Diagram of the Vdara Hotel’s concave surface concentrating the sun’s light, from the Las Vegas Review-Journal
The Vdara Hotel on the Las Vegas strip has a simple, sleek, concave design. It’s curve gently cradles the hotel’s swimming pool, which was placed on the south side of the building to capture sunlight for as much of the day as possible. It turns out that it captures rather more sun than they really want, as the building can act as a massive solar concentrator, reflecting and concentrating light that shines down onto the pool.
And it’s not even as powerful as it could have been: the designers had included a film on the south-facing windows to scatter rather than concentrate most of the reflection. But the sun in Nevada is strong and it is such a large building that it still produces this spot that the staff have dubbed “the death ray” (management, who are less interested in stimulating the imagination, prefer to call it a “solar convergence”)
The article linked above gives the story of one customer who was sunning himself by the pool when he started to feel uncomfortably hot:
He tried to put on his flip-flop sandals but, inexplicably, they were too hot to touch. So he ran barefoot to the shade.
"I was effectively being cooked," Pintas said. "I started running as fast as I could without looking like a lunatic."
Then he smelled an odor, and realized it was coming from his head, where a bit of hair had been scorched. It was about 12:20 p.m., as best Pintas can recall.
Taking brief refuge at the pool's bar area, Pintas chatted with employees. He said they chuckled when he described what had happened. "Yes, we call it the death ray," he says they told him. Sometimes it causes disposable drink glasses to melt, a cocktail waitress added
When he gets back to his deck chair, he notices that the plastic bag he had left there has partially melted, especially around the black lettering (which presumably absorbs more of the heat).
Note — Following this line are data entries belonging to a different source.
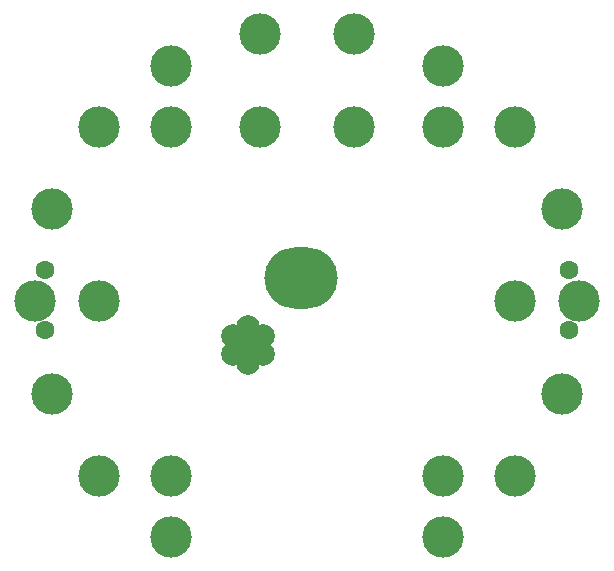
<source format=gts>
%TF.GenerationSoftware,KiCad,Pcbnew,8.0.8*%
%TF.CreationDate,2025-02-15T12:26:12-06:00*%
%TF.ProjectId,internal,696e7465-726e-4616-9c2e-6b696361645f,rev?*%
%TF.SameCoordinates,Original*%
%TF.FileFunction,Soldermask,Top*%
%TF.FilePolarity,Negative*%
%FSLAX46Y46*%
G04 Gerber Fmt 4.6, Leading zero omitted, Abs format (unit mm)*
G04 Created by KiCad (PCBNEW 8.0.8) date 2025-02-15 12:26:12*
%MOMM*%
%LPD*%
G01*
G04 APERTURE LIST*
%ADD10C,3.500000*%
%ADD11O,6.200000X5.200000*%
%ADD12C,1.600000*%
%ADD13C,2.000000*%
G04 APERTURE END LIST*
D10*
%TO.C,clearance-D12*%
X121613000Y-142134000D03*
%TD*%
D11*
%TO.C,clearance-U1*%
X99500000Y-148000000D03*
%TD*%
D12*
%TO.C,align-ir1*%
X77800000Y-152400000D03*
%TD*%
D10*
%TO.C,clearance-R5*%
X103993908Y-135215884D03*
%TD*%
%TO.C,clearance-R1*%
X88500000Y-164784115D03*
%TD*%
%TO.C,clearance-R7*%
X117619023Y-150000000D03*
%TD*%
%TO.C,clearance-R8*%
X111500000Y-164784115D03*
%TD*%
%TO.C,clearance-R4*%
X96006092Y-135215884D03*
%TD*%
D13*
%TO.C,through-i2*%
X94996000Y-152170000D03*
%TD*%
D10*
%TO.C,clearance-R6*%
X111500000Y-135215884D03*
%TD*%
%TO.C,clearance-D4*%
X77000000Y-150000000D03*
%TD*%
D13*
%TO.C,through-i4*%
X96295038Y-154420000D03*
%TD*%
D10*
%TO.C,clearance-D7*%
X88500000Y-130081000D03*
%TD*%
D13*
%TO.C,through-i5*%
X94996000Y-155170000D03*
%TD*%
D10*
%TO.C,clearance-D13*%
X123000000Y-150000000D03*
%TD*%
D12*
%TO.C,align-io2*%
X122200000Y-152400000D03*
%TD*%
D10*
%TO.C,clearance-D1*%
X88500000Y-169919000D03*
%TD*%
%TO.C,clearance-D5*%
X78387100Y-142134000D03*
%TD*%
%TO.C,clearance-D9*%
X103994000Y-127349000D03*
%TD*%
D13*
%TO.C,through-i3*%
X96295038Y-152920000D03*
%TD*%
D10*
%TO.C,clearance-D2*%
X82381000Y-164784000D03*
%TD*%
D13*
%TO.C,through-i7*%
X93696961Y-152920000D03*
%TD*%
D10*
%TO.C,clearance-D6*%
X82381000Y-135216000D03*
%TD*%
%TO.C,clearance-D16*%
X111500000Y-169919000D03*
%TD*%
%TO.C,clearance-D11*%
X117619000Y-135216000D03*
%TD*%
D13*
%TO.C,through-i1*%
X94996000Y-153670000D03*
%TD*%
D10*
%TO.C,clearance-D10*%
X111500000Y-130081000D03*
%TD*%
%TO.C,clearance-R2*%
X82380977Y-150000000D03*
%TD*%
%TO.C,clearance-D15*%
X117619000Y-164784000D03*
%TD*%
%TO.C,clearance-D3*%
X78387100Y-157866000D03*
%TD*%
D13*
%TO.C,through-i6*%
X93696961Y-154420000D03*
%TD*%
D10*
%TO.C,clearance-D14*%
X121613000Y-157866000D03*
%TD*%
%TO.C,clearance-D8*%
X96006100Y-127349000D03*
%TD*%
D12*
%TO.C,align-io1*%
X77800000Y-147300000D03*
%TD*%
%TO.C,align-ir2*%
X122200000Y-147300000D03*
%TD*%
D10*
%TO.C,clearance-R3*%
X88500000Y-135215884D03*
%TD*%
M02*

</source>
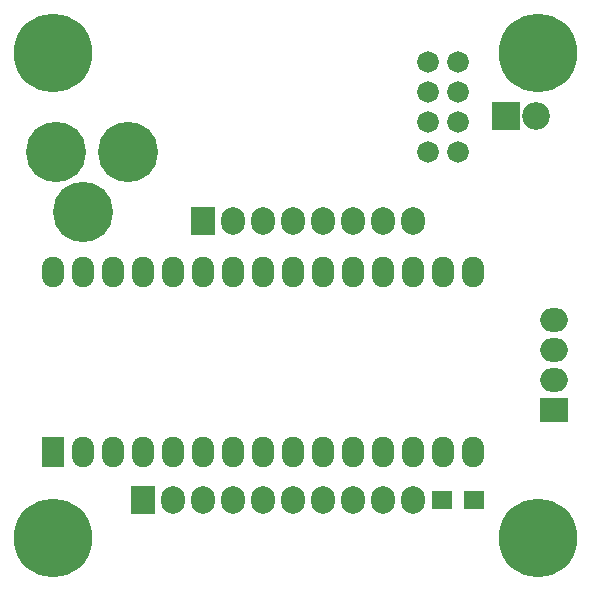
<source format=gts>
G04 #@! TF.FileFunction,Soldermask,Top*
%FSLAX46Y46*%
G04 Gerber Fmt 4.6, Leading zero omitted, Abs format (unit mm)*
G04 Created by KiCad (PCBNEW (after 2015-mar-04 BZR unknown)-product) date 7/24/2015 5:09:29 PM*
%MOMM*%
G01*
G04 APERTURE LIST*
%ADD10C,0.150000*%
%ADD11C,6.654800*%
%ADD12R,1.804800X1.604800*%
%ADD13R,2.336800X2.032000*%
%ADD14O,2.336800X2.032000*%
%ADD15R,1.879600X2.590800*%
%ADD16O,1.879600X2.590800*%
%ADD17C,5.105400*%
%ADD18C,1.828800*%
%ADD19R,2.032000X2.336800*%
%ADD20O,2.032000X2.336800*%
%ADD21R,2.336800X2.336800*%
%ADD22O,2.336800X2.336800*%
G04 APERTURE END LIST*
D10*
D11*
X14000000Y-55000000D03*
X55000000Y-55000000D03*
X55000000Y-14000000D03*
X14000000Y-14000000D03*
D12*
X49610000Y-51816000D03*
X46910000Y-51816000D03*
D13*
X56388000Y-44196000D03*
D14*
X56388000Y-41656000D03*
X56388000Y-39116000D03*
X56388000Y-36576000D03*
D15*
X13970000Y-47752000D03*
D16*
X16510000Y-47752000D03*
X19050000Y-47752000D03*
X21590000Y-47752000D03*
X24130000Y-47752000D03*
X26670000Y-47752000D03*
X29210000Y-47752000D03*
X31750000Y-47752000D03*
X34290000Y-47752000D03*
X36830000Y-47752000D03*
X39370000Y-47752000D03*
X41910000Y-47752000D03*
X44450000Y-47752000D03*
X46990000Y-47752000D03*
X49530000Y-47752000D03*
X49530000Y-32512000D03*
X46990000Y-32512000D03*
X44450000Y-32512000D03*
X41910000Y-32512000D03*
X39370000Y-32512000D03*
X36830000Y-32512000D03*
X34290000Y-32512000D03*
X31750000Y-32512000D03*
X29210000Y-32512000D03*
X26670000Y-32512000D03*
X24130000Y-32512000D03*
X21590000Y-32512000D03*
X19050000Y-32512000D03*
X16510000Y-32512000D03*
X13970000Y-32512000D03*
D17*
X14224000Y-22352000D03*
X20320000Y-22352000D03*
X16510000Y-27432000D03*
D18*
X48260000Y-22352000D03*
X45720000Y-22352000D03*
X48260000Y-19812000D03*
X45720000Y-19812000D03*
X48260000Y-17272000D03*
X45720000Y-17272000D03*
X48260000Y-14732000D03*
X45720000Y-14732000D03*
D19*
X21590000Y-51816000D03*
D20*
X24130000Y-51816000D03*
X26670000Y-51816000D03*
X29210000Y-51816000D03*
X31750000Y-51816000D03*
X34290000Y-51816000D03*
X36830000Y-51816000D03*
X39370000Y-51816000D03*
X41910000Y-51816000D03*
X44450000Y-51816000D03*
D19*
X26670000Y-28194000D03*
D20*
X29210000Y-28194000D03*
X31750000Y-28194000D03*
X34290000Y-28194000D03*
X36830000Y-28194000D03*
X39370000Y-28194000D03*
X41910000Y-28194000D03*
X44450000Y-28194000D03*
D21*
X52324000Y-19304000D03*
D22*
X54864000Y-19304000D03*
M02*

</source>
The plastic bag after its tussle with the death ray; via Las Vegas Review-Journal
Now this is all accidental, but what if it could be used deliberately, could a sun-belt building be weaponized? What if the hotel’s exterior windows were all motorized and could be angled to direct the sun at various targets around the city. Built by a megalomaniac developer, the plan begins with just making the other buildings uncomfortably hot, driving up their operating costs and pushing competitors out of business (there were some complaints like that levelled against Frank Gehry’s titanium clad Disney Concert Hall in Los Angeles). Our enemy then purchases these defunct buildings and “retro-fits” them to add to his arsenal.
As people start to become suspicious, the attacks escalate to some murders, with charred bodies left and forensics can find no evidence of a fuel. Ultimately, as the net starts to close in on him, he unleashes the full force of his magnifying buildings, sending a fiery ray of energy to destroy important buildings around the city.